WHAT THE TASK ASKS → Copy the rows word for word, beginning at the start and stopping after the line that contains "right shoulder: (89, 155, -20)". Leave the pictures out of your copy.
:: DATA EXCERPTS ::
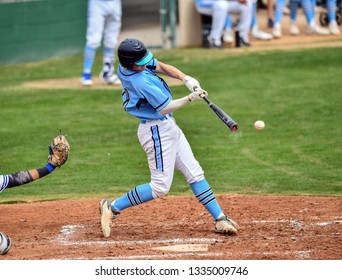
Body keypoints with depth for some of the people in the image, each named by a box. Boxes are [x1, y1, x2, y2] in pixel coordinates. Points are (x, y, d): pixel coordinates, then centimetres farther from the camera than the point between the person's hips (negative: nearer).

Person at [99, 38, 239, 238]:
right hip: (158, 131, -10)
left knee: (195, 173, 10)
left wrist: (186, 79, -5)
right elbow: (164, 108, -22)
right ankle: (113, 207, 4)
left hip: (168, 127, 10)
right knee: (160, 186, -5)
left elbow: (161, 67, 7)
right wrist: (190, 98, -20)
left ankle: (220, 219, 12)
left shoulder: (125, 65, -2)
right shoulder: (141, 82, -29)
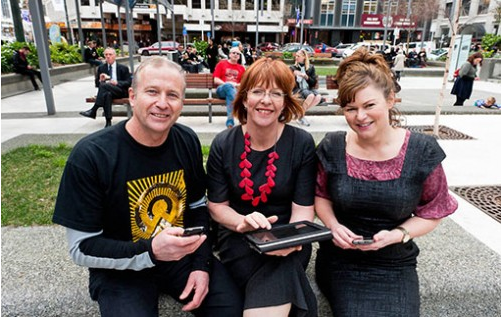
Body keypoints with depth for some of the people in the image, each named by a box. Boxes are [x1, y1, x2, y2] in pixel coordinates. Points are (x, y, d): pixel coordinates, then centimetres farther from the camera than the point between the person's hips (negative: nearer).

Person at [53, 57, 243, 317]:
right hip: (120, 268, -2)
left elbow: (198, 206, 5)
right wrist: (150, 251, -30)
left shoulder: (187, 141, -5)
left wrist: (202, 264, -7)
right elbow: (81, 248, -15)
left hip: (183, 255, 3)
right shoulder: (89, 155, -20)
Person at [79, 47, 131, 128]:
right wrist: (100, 80, -11)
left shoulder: (123, 68, 11)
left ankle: (93, 111, -32)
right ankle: (108, 121, -42)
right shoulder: (101, 68, 18)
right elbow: (97, 84, 14)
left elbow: (128, 83, 2)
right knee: (107, 94, -38)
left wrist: (117, 83, -16)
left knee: (103, 85, -33)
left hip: (120, 91, -2)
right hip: (106, 91, 2)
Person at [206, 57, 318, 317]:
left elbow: (303, 207, -7)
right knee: (283, 277, -26)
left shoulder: (302, 143, -6)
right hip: (239, 237, 1)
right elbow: (217, 205, 0)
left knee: (278, 271, -31)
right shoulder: (223, 144, -3)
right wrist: (242, 222, -22)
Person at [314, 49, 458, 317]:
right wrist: (333, 225, -12)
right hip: (340, 261, 0)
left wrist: (397, 234, -18)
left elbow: (433, 213, -1)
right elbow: (321, 195, 6)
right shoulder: (332, 147, -8)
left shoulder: (422, 151, -11)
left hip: (395, 265, 0)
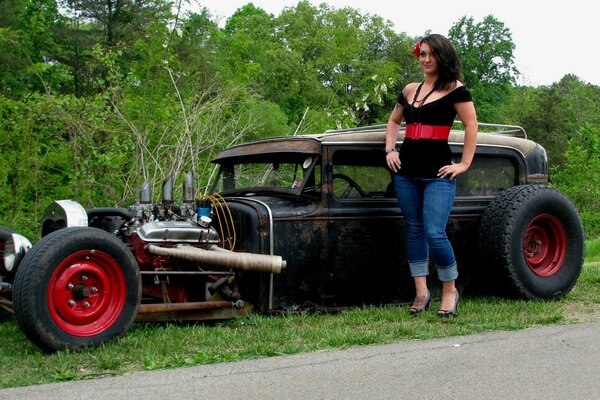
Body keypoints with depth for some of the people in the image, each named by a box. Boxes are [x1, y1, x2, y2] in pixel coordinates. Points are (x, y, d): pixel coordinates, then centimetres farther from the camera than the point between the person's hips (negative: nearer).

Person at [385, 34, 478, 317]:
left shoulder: (454, 89, -3)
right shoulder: (409, 90, 13)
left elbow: (471, 125, -5)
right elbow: (393, 121, 27)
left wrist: (464, 164, -7)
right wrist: (390, 149, 13)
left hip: (438, 173, -6)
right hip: (406, 172, 6)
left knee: (434, 233, -14)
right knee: (414, 230, 9)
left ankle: (450, 291, 5)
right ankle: (421, 292, 18)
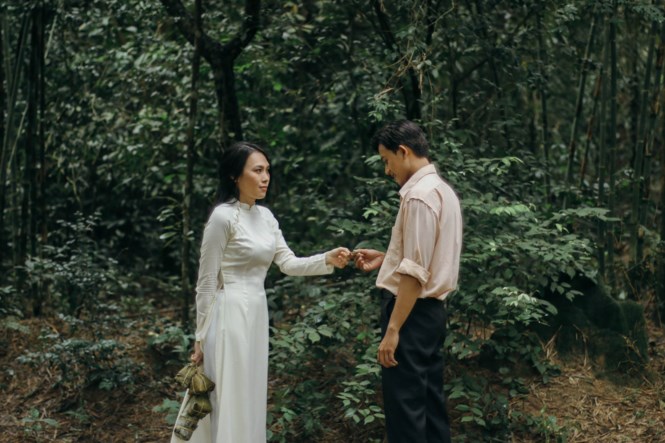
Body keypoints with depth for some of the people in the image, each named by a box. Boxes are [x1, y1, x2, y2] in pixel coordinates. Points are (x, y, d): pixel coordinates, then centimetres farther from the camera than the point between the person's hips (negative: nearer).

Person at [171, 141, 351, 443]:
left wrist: (327, 260, -10)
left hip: (257, 315, 8)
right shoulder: (223, 217, -14)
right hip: (230, 315, -8)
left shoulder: (265, 216, 10)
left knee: (247, 399, 13)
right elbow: (206, 283, -11)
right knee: (230, 401, -2)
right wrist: (201, 337, -10)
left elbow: (288, 263, 6)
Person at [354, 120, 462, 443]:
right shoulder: (442, 190, 13)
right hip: (431, 309, 10)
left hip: (412, 311, -10)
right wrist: (385, 258, 17)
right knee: (429, 402, 14)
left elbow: (415, 272, -23)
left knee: (404, 407, -6)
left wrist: (393, 329, -22)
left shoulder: (419, 195, -17)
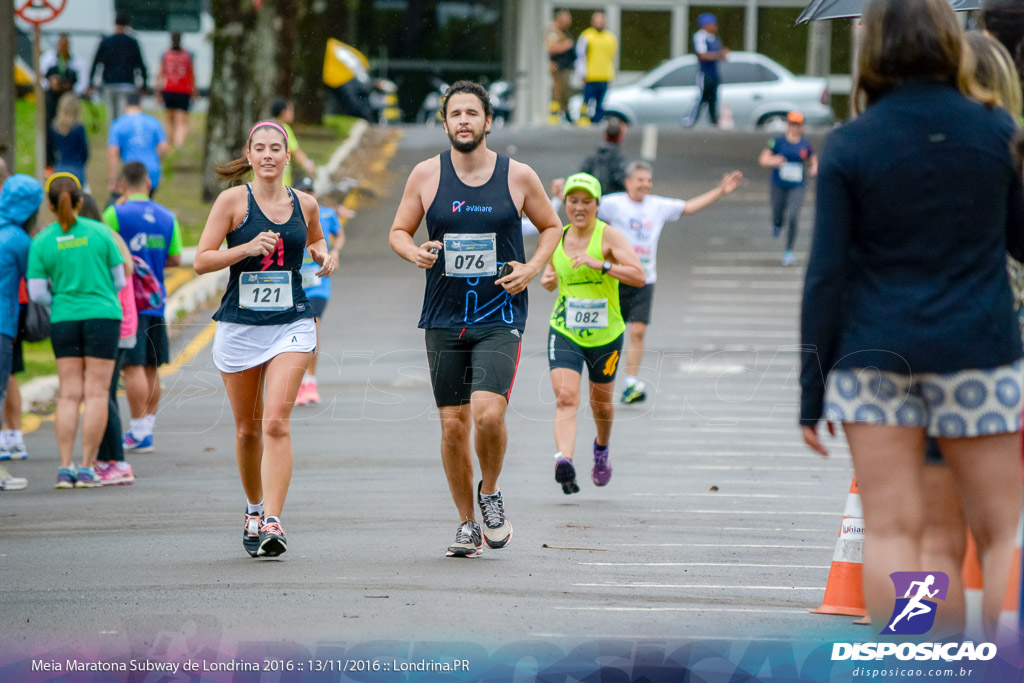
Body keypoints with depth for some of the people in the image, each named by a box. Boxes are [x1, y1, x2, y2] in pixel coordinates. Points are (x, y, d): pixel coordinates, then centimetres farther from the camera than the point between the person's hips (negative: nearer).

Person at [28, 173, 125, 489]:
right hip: (102, 316, -1)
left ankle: (65, 469, -1)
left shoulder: (42, 242, -3)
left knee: (69, 394, 5)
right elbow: (119, 280, 3)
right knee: (96, 392, 1)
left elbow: (37, 293, -3)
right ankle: (87, 469, -3)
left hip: (64, 320, 1)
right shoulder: (100, 232, -4)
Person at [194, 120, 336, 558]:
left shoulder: (304, 204, 6)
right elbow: (201, 260, -6)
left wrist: (324, 255, 5)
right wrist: (248, 248, -18)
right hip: (239, 325, 0)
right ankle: (254, 509, 33)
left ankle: (272, 522, -20)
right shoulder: (233, 200, -2)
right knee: (247, 428, 10)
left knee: (276, 423, -15)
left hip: (291, 324, 0)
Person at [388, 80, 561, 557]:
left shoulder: (518, 177, 0)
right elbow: (398, 232, 10)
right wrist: (415, 253, -12)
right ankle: (467, 525, 18)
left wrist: (532, 268, -3)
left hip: (500, 319, -2)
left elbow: (551, 226, 14)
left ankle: (490, 493, 9)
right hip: (444, 319, 2)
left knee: (487, 412, -20)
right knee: (453, 425, 3)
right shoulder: (427, 175, 1)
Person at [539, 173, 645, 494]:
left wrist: (599, 265, -33)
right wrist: (548, 280, -2)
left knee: (601, 401, 17)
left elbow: (639, 277, -23)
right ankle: (563, 460, -35)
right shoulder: (557, 238, 3)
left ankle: (602, 448, 47)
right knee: (566, 398, -19)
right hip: (564, 332, 2)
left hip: (604, 335, -2)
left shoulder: (609, 236, -12)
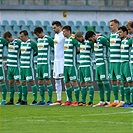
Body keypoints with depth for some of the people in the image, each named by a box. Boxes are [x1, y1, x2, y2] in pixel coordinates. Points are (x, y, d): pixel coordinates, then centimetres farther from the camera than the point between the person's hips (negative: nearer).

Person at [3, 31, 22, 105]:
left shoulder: (18, 42, -11)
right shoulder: (9, 43, 12)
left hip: (16, 66, -7)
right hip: (10, 66, 7)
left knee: (18, 81, -5)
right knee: (10, 82, 7)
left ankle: (20, 99, -1)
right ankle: (11, 100, 11)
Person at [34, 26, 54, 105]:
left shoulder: (48, 39, -7)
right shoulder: (38, 40, 15)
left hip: (46, 63, -8)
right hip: (39, 63, 8)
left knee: (48, 81, -7)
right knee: (40, 82, 7)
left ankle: (50, 100, -4)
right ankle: (42, 100, 13)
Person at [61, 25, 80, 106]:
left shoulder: (73, 40, -10)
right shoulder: (64, 40, 15)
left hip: (72, 65, -8)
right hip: (65, 65, 8)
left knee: (74, 82, -7)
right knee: (67, 83, 10)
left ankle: (77, 101, -4)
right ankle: (69, 100, 19)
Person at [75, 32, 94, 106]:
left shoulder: (89, 43, -8)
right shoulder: (81, 43, 14)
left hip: (87, 66, -8)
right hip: (81, 66, 8)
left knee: (89, 83, -9)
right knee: (82, 83, 9)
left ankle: (91, 101, -8)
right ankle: (83, 101, 13)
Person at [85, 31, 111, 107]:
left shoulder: (102, 39, -12)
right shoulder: (95, 41, 13)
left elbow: (110, 45, -12)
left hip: (103, 63, -9)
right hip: (97, 63, 9)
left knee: (105, 80, -9)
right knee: (99, 82, 8)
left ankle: (108, 101, -9)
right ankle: (102, 101, 12)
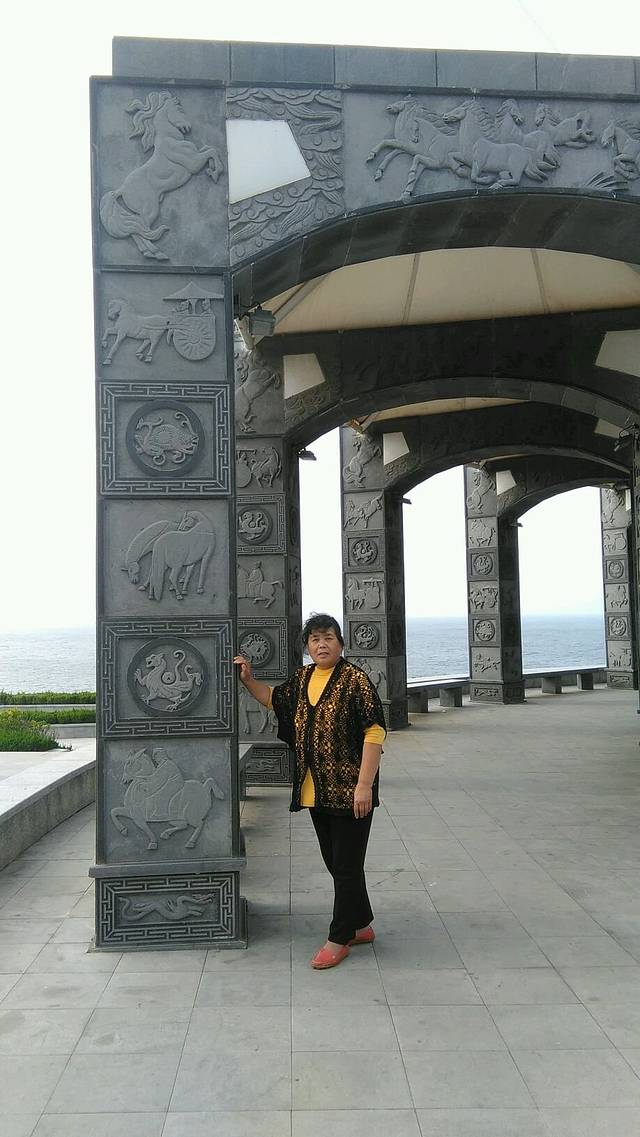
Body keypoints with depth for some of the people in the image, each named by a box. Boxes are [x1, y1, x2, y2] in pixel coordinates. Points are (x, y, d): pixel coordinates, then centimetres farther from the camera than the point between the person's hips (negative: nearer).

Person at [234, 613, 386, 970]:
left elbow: (375, 733, -17)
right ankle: (362, 925, 32)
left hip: (349, 791, -8)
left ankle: (340, 938, 14)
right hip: (316, 790, 8)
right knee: (335, 862, 16)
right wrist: (249, 680, 13)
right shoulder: (303, 678, 9)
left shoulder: (355, 679, -13)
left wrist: (364, 784, -21)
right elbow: (275, 699, 29)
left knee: (347, 865, 2)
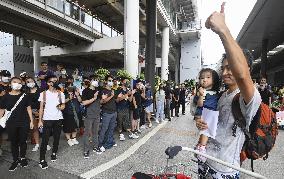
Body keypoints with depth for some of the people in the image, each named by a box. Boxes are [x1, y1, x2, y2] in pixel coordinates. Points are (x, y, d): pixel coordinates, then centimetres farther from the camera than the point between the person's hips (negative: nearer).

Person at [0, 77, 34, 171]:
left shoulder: (24, 96, -1)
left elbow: (28, 109, 2)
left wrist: (31, 121, 0)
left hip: (24, 123, 0)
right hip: (11, 124, 1)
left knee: (23, 141, 10)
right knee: (13, 142, 12)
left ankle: (23, 158, 30)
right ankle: (15, 160, 29)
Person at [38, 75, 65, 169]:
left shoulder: (61, 94, 5)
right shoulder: (43, 93, 1)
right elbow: (41, 108, 1)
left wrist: (61, 107, -14)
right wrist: (40, 120, -3)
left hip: (58, 119, 2)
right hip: (47, 119, -2)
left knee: (56, 137, 9)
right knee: (45, 139, -1)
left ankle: (54, 153, 29)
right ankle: (42, 160, 8)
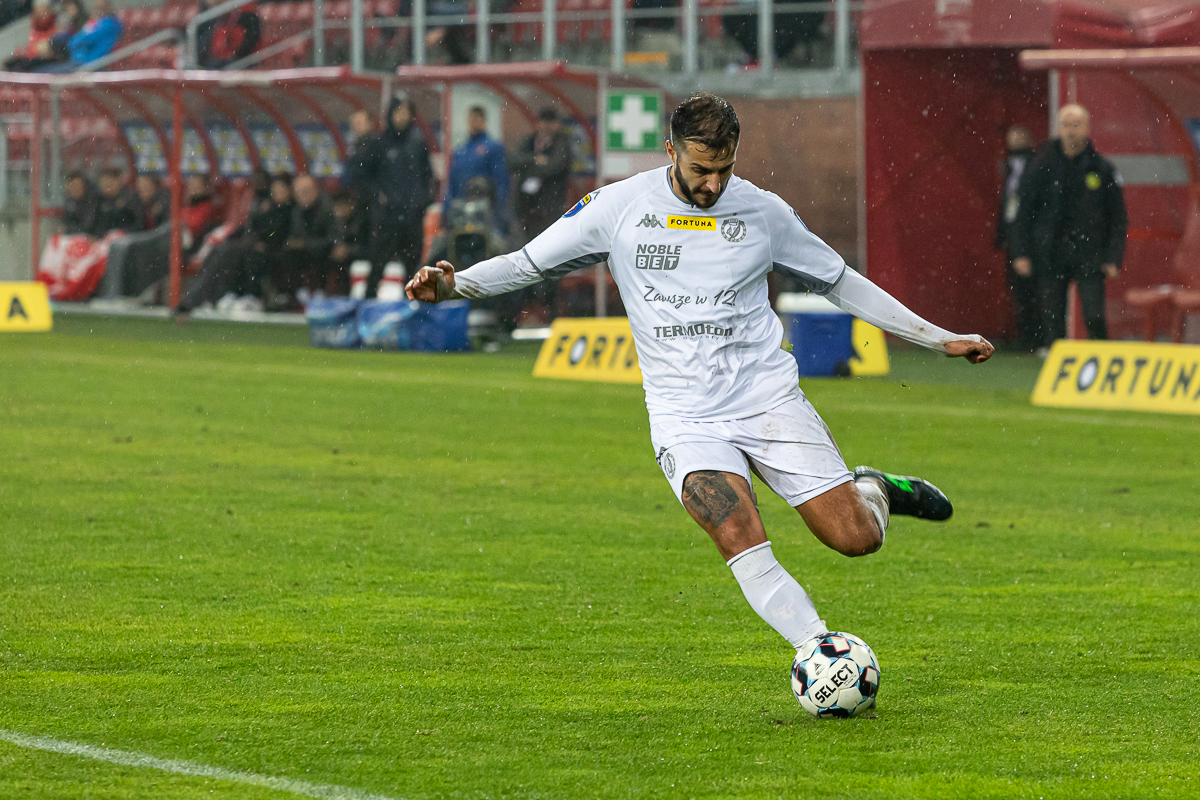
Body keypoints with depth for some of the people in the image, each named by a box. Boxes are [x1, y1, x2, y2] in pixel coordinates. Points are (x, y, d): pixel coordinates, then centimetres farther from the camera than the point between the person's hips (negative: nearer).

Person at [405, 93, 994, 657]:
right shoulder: (618, 208, 0)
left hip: (769, 398, 1)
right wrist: (452, 286, -11)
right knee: (741, 540, -25)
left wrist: (940, 339, 14)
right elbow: (527, 264, 7)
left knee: (856, 538, -8)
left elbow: (840, 283, 14)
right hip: (686, 417, -1)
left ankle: (874, 490, 26)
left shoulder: (763, 212, 3)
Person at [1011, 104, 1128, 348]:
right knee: (1052, 319, 1)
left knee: (1094, 317, -9)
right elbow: (1023, 212, 8)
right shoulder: (1043, 166, 4)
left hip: (1089, 254, -1)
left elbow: (1119, 218, 7)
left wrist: (1113, 258, -3)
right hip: (1050, 253, 1)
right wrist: (1020, 252, -1)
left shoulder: (1103, 170, 3)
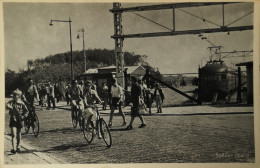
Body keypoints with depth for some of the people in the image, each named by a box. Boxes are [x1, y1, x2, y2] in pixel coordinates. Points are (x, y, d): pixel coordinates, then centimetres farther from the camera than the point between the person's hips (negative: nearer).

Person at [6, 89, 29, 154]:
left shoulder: (22, 103, 0)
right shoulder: (11, 102, 1)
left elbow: (26, 111, 8)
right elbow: (7, 106, -20)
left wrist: (23, 116, -8)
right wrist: (12, 108, -39)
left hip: (19, 120, 1)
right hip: (13, 120, -1)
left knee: (18, 134, 14)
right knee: (14, 135, -12)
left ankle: (18, 147, 31)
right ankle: (14, 149, -18)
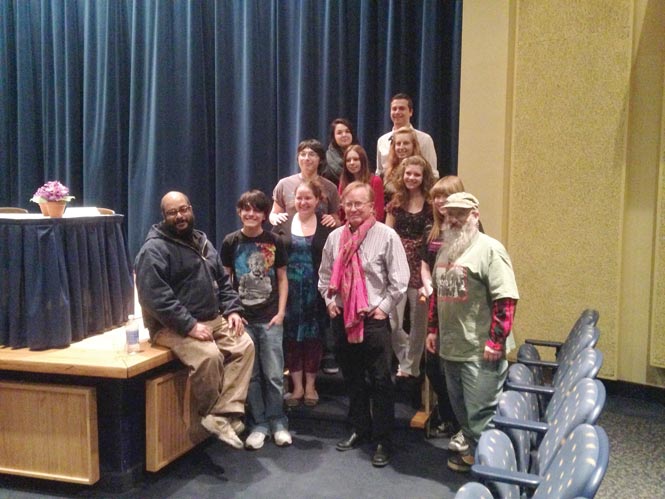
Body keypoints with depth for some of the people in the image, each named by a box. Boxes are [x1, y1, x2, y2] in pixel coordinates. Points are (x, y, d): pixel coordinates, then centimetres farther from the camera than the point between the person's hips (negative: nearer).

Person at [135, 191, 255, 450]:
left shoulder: (202, 242, 16)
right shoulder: (154, 249, -11)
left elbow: (223, 281, 21)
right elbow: (156, 297, -21)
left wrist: (232, 309, 4)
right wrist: (189, 325, -25)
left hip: (213, 320, 8)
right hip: (173, 327, -8)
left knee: (244, 344, -14)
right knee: (209, 356, -31)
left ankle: (224, 414, -15)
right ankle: (212, 414, -7)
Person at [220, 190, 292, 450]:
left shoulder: (274, 242, 1)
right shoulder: (231, 242, 1)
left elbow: (282, 279, 6)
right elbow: (225, 280, 5)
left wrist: (281, 312, -2)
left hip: (270, 319, 0)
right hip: (243, 318, 0)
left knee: (274, 374, 3)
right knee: (250, 375, 6)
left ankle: (277, 422, 19)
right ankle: (258, 424, 19)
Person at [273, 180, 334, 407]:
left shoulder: (326, 227, -1)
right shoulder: (283, 225, 5)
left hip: (316, 291, -1)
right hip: (290, 291, 2)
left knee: (313, 336, 8)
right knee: (292, 337, 6)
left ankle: (310, 385, 22)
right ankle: (297, 386, 19)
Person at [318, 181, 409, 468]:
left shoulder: (386, 236, -8)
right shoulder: (335, 237, 5)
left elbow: (398, 280, -7)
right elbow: (325, 275, 16)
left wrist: (383, 307, -9)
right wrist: (329, 301, 6)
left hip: (374, 319, -5)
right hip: (342, 317, 5)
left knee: (380, 381, 0)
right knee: (352, 378, 16)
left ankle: (383, 440, 12)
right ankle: (360, 430, 32)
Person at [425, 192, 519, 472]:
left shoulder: (489, 249, -12)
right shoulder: (445, 250, 13)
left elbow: (505, 299, -18)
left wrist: (496, 341, -20)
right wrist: (433, 330, 17)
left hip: (481, 352, -8)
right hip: (450, 347, 8)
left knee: (480, 412, -1)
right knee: (461, 408, 19)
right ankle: (473, 451, 36)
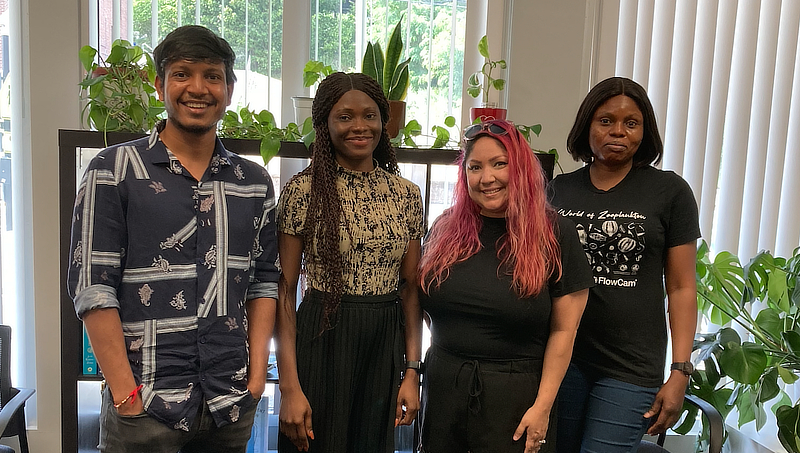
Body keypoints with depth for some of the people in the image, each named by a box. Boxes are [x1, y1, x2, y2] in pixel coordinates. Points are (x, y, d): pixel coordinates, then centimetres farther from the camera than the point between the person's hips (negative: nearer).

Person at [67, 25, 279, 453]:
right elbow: (92, 286, -8)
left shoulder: (255, 181, 7)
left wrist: (257, 373, 1)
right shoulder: (114, 170, -4)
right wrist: (126, 393, -12)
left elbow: (263, 280, 9)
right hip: (145, 404, -3)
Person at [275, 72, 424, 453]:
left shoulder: (406, 194, 3)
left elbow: (410, 288, 6)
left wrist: (412, 372, 1)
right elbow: (284, 292, -8)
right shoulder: (304, 190, -8)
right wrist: (290, 387, -12)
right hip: (322, 342, -3)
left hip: (385, 349, 4)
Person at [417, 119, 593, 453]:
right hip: (441, 386, 3)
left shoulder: (553, 234, -6)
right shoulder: (445, 229, 4)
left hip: (514, 397, -3)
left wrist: (543, 405, -10)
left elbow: (563, 331, -7)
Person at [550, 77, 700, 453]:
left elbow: (681, 288, -1)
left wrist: (680, 373, -7)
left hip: (631, 369, -2)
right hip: (560, 357, 3)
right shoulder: (559, 190, 6)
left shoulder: (670, 192, -1)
:::
YOUR RESPONSE →
Body keypoints with depth for some of the people in the image, each named by a box. Boxes are [x1, y1, x2, y2] in pixel coordinates. Points are (x, y, d): pixel coordinates, then centimetres farther from the camera than the point between the person's hips (negative: nearer).

Person at [99, 38, 239, 238]:
right hip: (158, 131, -10)
left knee: (195, 173, 10)
left wrist: (186, 79, -5)
right elbow: (164, 108, -22)
right ankle: (113, 207, 4)
left hip: (168, 127, 10)
right knee: (160, 186, -5)
left elbow: (161, 67, 7)
right wrist: (190, 98, -20)
left ankle: (220, 219, 12)
left shoulder: (125, 65, -2)
right shoulder: (141, 82, -29)
Body keypoints with depth for some of the people in the image, each named by a box. Boxes are [x1, y1, x2, y2] in pixel coordinates. Points are (x, y, d): pixel coordinates, then centimetres farther from the camera than the point between the person's hips (negative: nearer).

Person at [53, 57, 243, 317]:
right hip: (120, 268, -2)
left elbow: (198, 206, 5)
right wrist: (150, 251, -30)
left shoulder: (187, 141, -5)
left wrist: (202, 264, -7)
right elbow: (81, 248, -15)
left hip: (183, 255, 3)
right shoulder: (89, 155, -20)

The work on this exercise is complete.